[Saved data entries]
= = = =

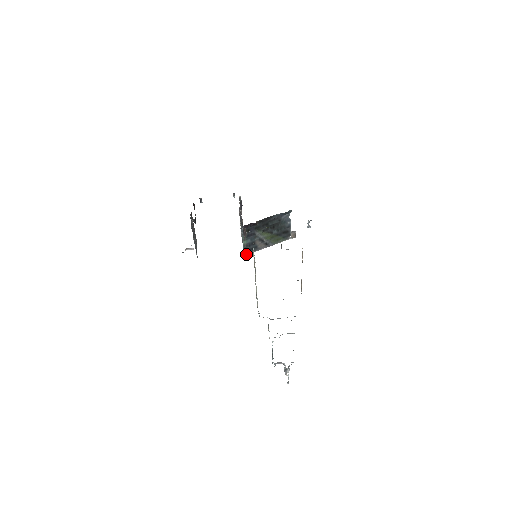
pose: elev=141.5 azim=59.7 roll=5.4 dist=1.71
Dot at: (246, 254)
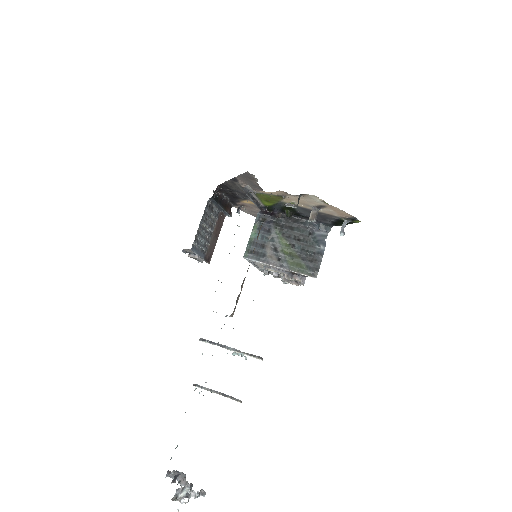
Dot at: (246, 257)
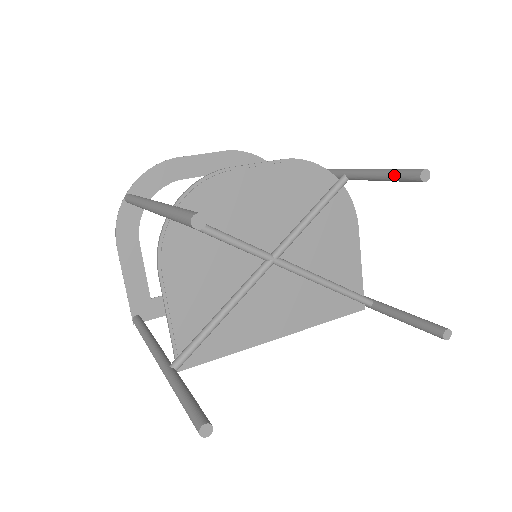
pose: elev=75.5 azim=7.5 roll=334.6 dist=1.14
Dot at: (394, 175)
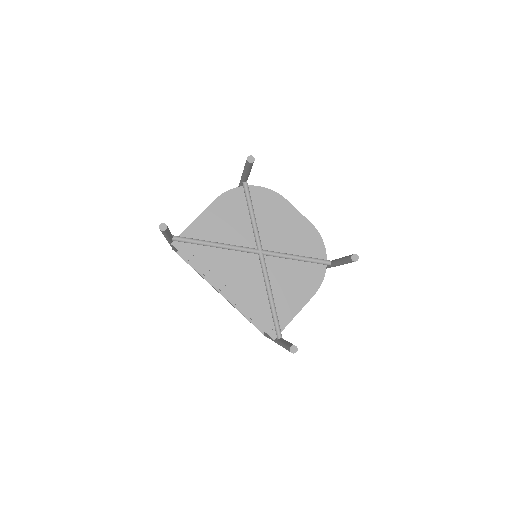
Dot at: (346, 256)
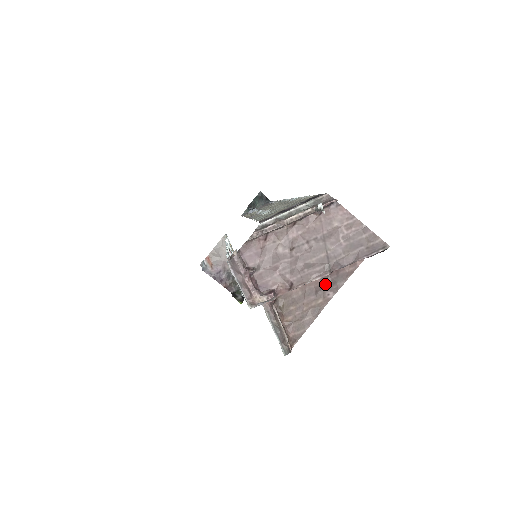
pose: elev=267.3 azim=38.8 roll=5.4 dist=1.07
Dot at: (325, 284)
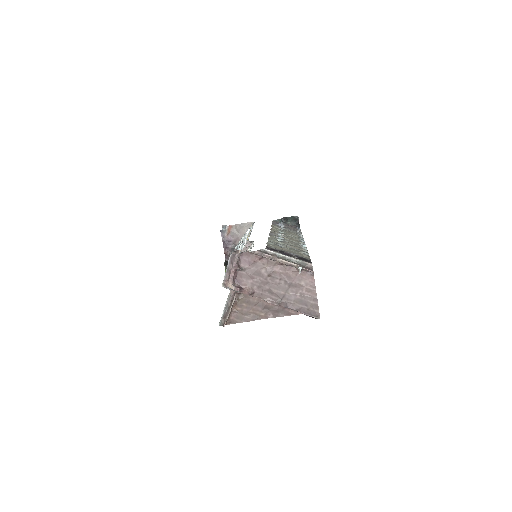
Dot at: (273, 308)
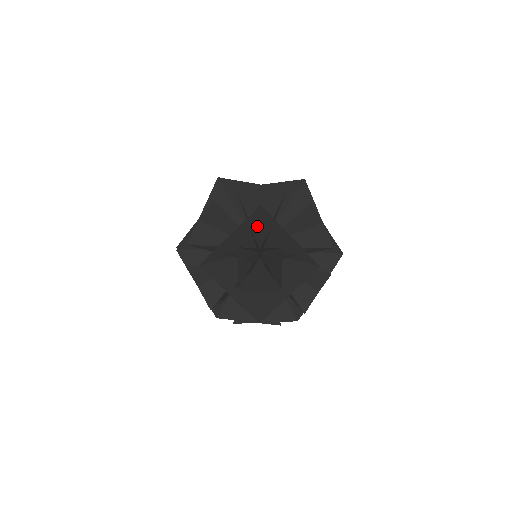
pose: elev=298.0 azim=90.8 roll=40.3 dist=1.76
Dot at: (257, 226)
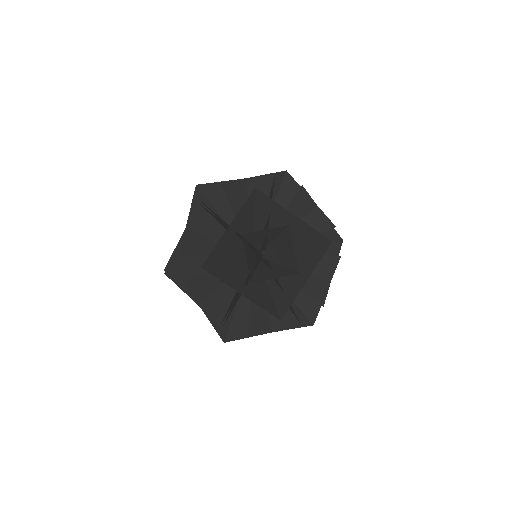
Dot at: (252, 218)
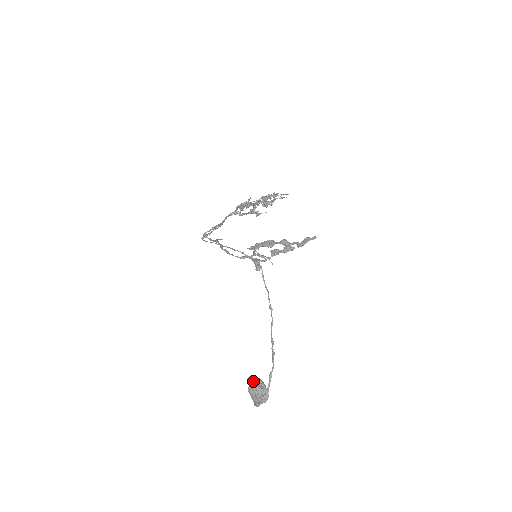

= = = =

Goal: Print the material unchanged, starting at the line that has "pose: elev=298.0 azim=90.8" and stopping after the last line of the material, with both ends included. Leave out the pictures.

The completed task:
pose: elev=298.0 azim=90.8 roll=40.3 dist=1.76
Dot at: (257, 226)
Dot at: (252, 218)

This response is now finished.